▸ Task requirements: Reproduce every one of the entries below word for word, without changing anything.

▸ Given data:
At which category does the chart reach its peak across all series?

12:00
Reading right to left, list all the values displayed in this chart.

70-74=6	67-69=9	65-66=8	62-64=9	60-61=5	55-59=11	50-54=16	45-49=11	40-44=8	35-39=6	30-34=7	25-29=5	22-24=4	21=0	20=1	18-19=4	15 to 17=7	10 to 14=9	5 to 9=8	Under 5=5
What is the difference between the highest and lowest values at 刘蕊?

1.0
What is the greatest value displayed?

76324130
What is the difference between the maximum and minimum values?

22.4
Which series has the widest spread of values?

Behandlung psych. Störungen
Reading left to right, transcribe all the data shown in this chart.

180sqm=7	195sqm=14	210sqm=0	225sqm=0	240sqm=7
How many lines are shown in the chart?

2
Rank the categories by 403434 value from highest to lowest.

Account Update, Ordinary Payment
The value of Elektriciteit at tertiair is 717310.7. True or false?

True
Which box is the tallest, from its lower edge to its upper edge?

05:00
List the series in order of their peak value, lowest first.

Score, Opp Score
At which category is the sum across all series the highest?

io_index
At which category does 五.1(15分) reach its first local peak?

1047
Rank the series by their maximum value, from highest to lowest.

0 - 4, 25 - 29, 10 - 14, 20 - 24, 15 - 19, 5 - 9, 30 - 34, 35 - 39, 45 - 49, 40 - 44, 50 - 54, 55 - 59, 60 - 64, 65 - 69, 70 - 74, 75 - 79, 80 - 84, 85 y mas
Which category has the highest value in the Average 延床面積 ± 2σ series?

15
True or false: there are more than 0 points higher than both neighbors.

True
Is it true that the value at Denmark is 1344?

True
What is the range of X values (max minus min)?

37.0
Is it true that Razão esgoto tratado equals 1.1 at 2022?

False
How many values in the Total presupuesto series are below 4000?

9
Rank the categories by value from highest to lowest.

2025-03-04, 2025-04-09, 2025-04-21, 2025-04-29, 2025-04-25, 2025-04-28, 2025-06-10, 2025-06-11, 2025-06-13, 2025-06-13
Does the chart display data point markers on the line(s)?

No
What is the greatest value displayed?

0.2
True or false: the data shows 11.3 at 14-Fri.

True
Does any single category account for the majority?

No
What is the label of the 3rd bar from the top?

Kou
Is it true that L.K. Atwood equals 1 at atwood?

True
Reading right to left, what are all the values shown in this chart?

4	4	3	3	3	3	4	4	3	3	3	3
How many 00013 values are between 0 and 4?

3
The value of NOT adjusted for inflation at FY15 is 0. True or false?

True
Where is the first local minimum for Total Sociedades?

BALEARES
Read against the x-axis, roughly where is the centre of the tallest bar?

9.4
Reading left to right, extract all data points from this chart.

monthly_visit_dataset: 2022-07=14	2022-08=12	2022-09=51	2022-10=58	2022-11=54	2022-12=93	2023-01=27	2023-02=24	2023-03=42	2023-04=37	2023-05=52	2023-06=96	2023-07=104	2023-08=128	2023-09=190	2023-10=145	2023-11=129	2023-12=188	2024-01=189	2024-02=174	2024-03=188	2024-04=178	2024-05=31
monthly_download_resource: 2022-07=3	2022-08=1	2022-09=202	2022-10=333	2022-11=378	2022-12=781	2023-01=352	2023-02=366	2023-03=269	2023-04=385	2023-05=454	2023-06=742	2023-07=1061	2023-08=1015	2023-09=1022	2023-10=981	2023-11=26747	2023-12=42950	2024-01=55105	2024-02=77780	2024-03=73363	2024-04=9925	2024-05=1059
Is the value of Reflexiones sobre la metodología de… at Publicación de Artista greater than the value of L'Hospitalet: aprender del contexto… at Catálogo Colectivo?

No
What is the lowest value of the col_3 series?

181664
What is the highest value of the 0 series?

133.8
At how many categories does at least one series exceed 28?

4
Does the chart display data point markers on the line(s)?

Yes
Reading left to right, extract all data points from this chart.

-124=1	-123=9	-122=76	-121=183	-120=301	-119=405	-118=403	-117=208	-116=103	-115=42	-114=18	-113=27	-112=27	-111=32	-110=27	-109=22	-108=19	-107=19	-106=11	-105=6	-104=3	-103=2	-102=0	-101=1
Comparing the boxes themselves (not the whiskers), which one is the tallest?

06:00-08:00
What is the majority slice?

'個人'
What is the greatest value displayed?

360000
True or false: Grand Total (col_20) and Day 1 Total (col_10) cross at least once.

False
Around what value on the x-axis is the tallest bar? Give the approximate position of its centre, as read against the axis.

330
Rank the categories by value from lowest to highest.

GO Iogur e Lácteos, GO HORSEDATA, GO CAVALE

▸ Result below:
At which category does the chart reach its peak across all series?

12:00
Reading right to left, list all the values displayed in this chart.

70-74=6	67-69=9	65-66=8	62-64=9	60-61=5	55-59=11	50-54=16	45-49=11	40-44=8	35-39=6	30-34=7	25-29=5	22-24=4	21=0	20=1	18-19=4	15 to 17=7	10 to 14=9	5 to 9=8	Under 5=5
What is the difference between the highest and lowest values at 刘蕊?

1.0
What is the greatest value displayed?

76324130
What is the difference between the maximum and minimum values?

22.4
Which series has the widest spread of values?

Behandlung psych. Störungen
Reading left to right, transcribe all the data shown in this chart.

180sqm=7	195sqm=14	210sqm=0	225sqm=0	240sqm=7
How many lines are shown in the chart?

2
Rank the categories by 403434 value from highest to lowest.

Account Update, Ordinary Payment
The value of Elektriciteit at tertiair is 717310.7. True or false?

True
Which box is the tallest, from its lower edge to its upper edge?

05:00
List the series in order of their peak value, lowest first.

Score, Opp Score
At which category is the sum across all series the highest?

io_index
At which category does 五.1(15分) reach its first local peak?

1047
Rank the series by their maximum value, from highest to lowest.

0 - 4, 25 - 29, 10 - 14, 20 - 24, 15 - 19, 5 - 9, 30 - 34, 35 - 39, 45 - 49, 40 - 44, 50 - 54, 55 - 59, 60 - 64, 65 - 69, 70 - 74, 75 - 79, 80 - 84, 85 y mas
Which category has the highest value in the Average 延床面積 ± 2σ series?

15
True or false: there are more than 0 points higher than both neighbors.

True
Is it true that the value at Denmark is 1344?

True
What is the range of X values (max minus min)?

37.0
Is it true that Razão esgoto tratado equals 1.1 at 2022?

False
How many values in the Total presupuesto series are below 4000?

9
Rank the categories by value from highest to lowest.

2025-03-04, 2025-04-09, 2025-04-21, 2025-04-29, 2025-04-25, 2025-04-28, 2025-06-10, 2025-06-11, 2025-06-13, 2025-06-13
Does the chart display data point markers on the line(s)?

No
What is the greatest value displayed?

0.2
True or false: the data shows 11.3 at 14-Fri.

True
Does any single category account for the majority?

No
What is the label of the 3rd bar from the top?

Kou
Is it true that L.K. Atwood equals 1 at atwood?

True
Reading right to left, what are all the values shown in this chart?

4	4	3	3	3	3	4	4	3	3	3	3
How many 00013 values are between 0 and 4?

3
The value of NOT adjusted for inflation at FY15 is 0. True or false?

True
Where is the first local minimum for Total Sociedades?

BALEARES
Read against the x-axis, roughly where is the centre of the tallest bar?

9.4
Reading left to right, extract all data points from this chart.

monthly_visit_dataset: 2022-07=14	2022-08=12	2022-09=51	2022-10=58	2022-11=54	2022-12=93	2023-01=27	2023-02=24	2023-03=42	2023-04=37	2023-05=52	2023-06=96	2023-07=104	2023-08=128	2023-09=190	2023-10=145	2023-11=129	2023-12=188	2024-01=189	2024-02=174	2024-03=188	2024-04=178	2024-05=31
monthly_download_resource: 2022-07=3	2022-08=1	2022-09=202	2022-10=333	2022-11=378	2022-12=781	2023-01=352	2023-02=366	2023-03=269	2023-04=385	2023-05=454	2023-06=742	2023-07=1061	2023-08=1015	2023-09=1022	2023-10=981	2023-11=26747	2023-12=42950	2024-01=55105	2024-02=77780	2024-03=73363	2024-04=9925	2024-05=1059
Is the value of Reflexiones sobre la metodología de… at Publicación de Artista greater than the value of L'Hospitalet: aprender del contexto… at Catálogo Colectivo?

No
What is the lowest value of the col_3 series?

181664
What is the highest value of the 0 series?

133.8
At how many categories does at least one series exceed 28?

4
Does the chart display data point markers on the line(s)?

Yes
Reading left to right, extract all data points from this chart.

-124=1	-123=9	-122=76	-121=183	-120=301	-119=405	-118=403	-117=208	-116=103	-115=42	-114=18	-113=27	-112=27	-111=32	-110=27	-109=22	-108=19	-107=19	-106=11	-105=6	-104=3	-103=2	-102=0	-101=1
Comparing the boxes themselves (not the whiskers), which one is the tallest?

06:00-08:00
What is the majority slice?

'個人'
What is the greatest value displayed?

360000
True or false: Grand Total (col_20) and Day 1 Total (col_10) cross at least once.

False
Around what value on the x-axis is the tallest bar? Give the approximate position of its centre, as read against the axis.

330
Rank the categories by value from lowest to highest.

GO Iogur e Lácteos, GO HORSEDATA, GO CAVALE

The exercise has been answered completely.